Cela fait longtemps que la publicité met en scène des vraies personnes. Cette ficelle éprouvée dans la communication marque employeur fait maintenant recette dans la communication commerciale. Faut-il voir dans l’éleveur derrière le lait ou le pêcheur derrière le surimi la seule recherche d’authenticité de la part des marques ? Ces publicités sans trucage ont un double effet : en interne, elles suscitent de la fierté, en externe, de la réassurance en permettant de faire oublier ce qui fait peur (l’usine ou la production de masse).
Si on remonte l’histoire, on s’aperçoit que cette pratique est en fait à la genèse même de la publicité. La marque (au sens premier et avec sa traduction anglaise empruntée à un mot français : « le brandon ») désigne une forme d’appartenance.
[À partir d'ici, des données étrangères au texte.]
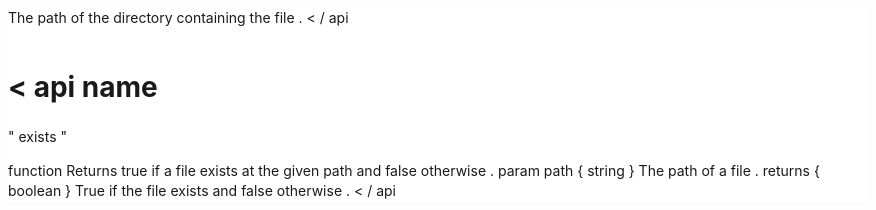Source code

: The
path
of
the
directory
containing
the
file
.
<
/
api
>
<
api
name
=
"
exists
"
>
function
Returns
true
if
a
file
exists
at
the
given
path
and
false
otherwise
.
param
path
{
string
}
The
path
of
a
file
.
returns
{
boolean
}
True
if
the
file
exists
and
false
otherwise
.
<
/
api
>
Souvent, l’iconographie publicitaire mettait donc en scène le propriétaire ou le créateur comme chez KFC, qui en a d'ailleurs fait un territoire de communication, avec le fameux colonel. L’entreprise horizontale étant passée par là, le fondateur n’est plus la figure de réassurance et on choisit désormais de montrer des femmes et des hommes en situation de faire : artisans, producteurs, opérationnels.
Le digital - et notamment les réseaux sociaux - ont permis la multiplication de ces types d’expression. D’abord car le coût de production et de médiatisation est moindre. Sur les réseaux sociaux des marques, on se nourrit de contenu, et ces fils sont devenus de vraies fenêtres sur l’intérieur de l’entreprise, suivis par les consommateurs et l’interne. De plus, les marques ont compris que ces réseaux sociaux étaient un lieu formidable pour créer une communication sans filtre : plutôt que de mettre un salarié en scène dans une publicité, pourquoi ne pas utiliser directement sa parole, son fil, pour en faire un porte-parole engagé ?
La crise du Covid19 vient confirmer cette hypothèse. Que ce soit Veolia, Carrefour ou SNCF, toutes ces entreprises ont senti le besoin d’amplifier les ponts entre leurs publics et leurs employés à travers les réseaux sociaux, en retweetant directement la parole de ceux qui s’engagent et les expressions de soutien du grand public. #tousmobilisés, #hérosordinaires… : les hashtags se multiplient avec des retours très positifs. Des figures d’employés sont mises en scène et servent à la fois à montrer, en interne, les gestes de protection et les mesures décidées par l’entreprise, tout en créant une chaîne de fierté (en interne) et de solidarité (en externe).
L’urgence sanitaire renforce le discours de vérité
Dans ces moments forts, le lien entre les publics est amplifié. La publicité externe devient un moyen de communiquer en interne et de montrer de la reconnaissance. L’urgence sanitaire renforce le discours de vérité, et on a l’impression que les entreprises ont abandonné le registre du commercial - la réclame - au profit du champ lexical du patriotisme.
De plus, les messages prennent souvent des directions semblables, comme si tous les élans de la marque s’alignaient dans une union sacrée. « Gardons le contact » : en interne, cela veut dire réunir des milliers de collaborateurs sur Skype pour un tchat à distance avec leur manager, et en externe, écrire à sa base CRM pour donner des nouvelles de l’état du business et souhaiter à tous de #resterchezsoi.
Plutôt que de distinguer communication interne et externe, mieux vaudrait-il parler de communication unifiée, dans laquelle ce qu’on dit à l’externe ou à l’interne se répond (bien sûr, pas avec les mêmes timings, et souvent pas avec les mêmes langages ou leviers). Mieux vaut différencier l’expertise et la stratégie, celle-ci ne pouvant être pensée en désolidarisant ces deux publics. Ils sont chacun une face de la même pièce de monnaie et la communication devient une forme de rencontre, comme une prémonition (positive) de l’expérience à venir.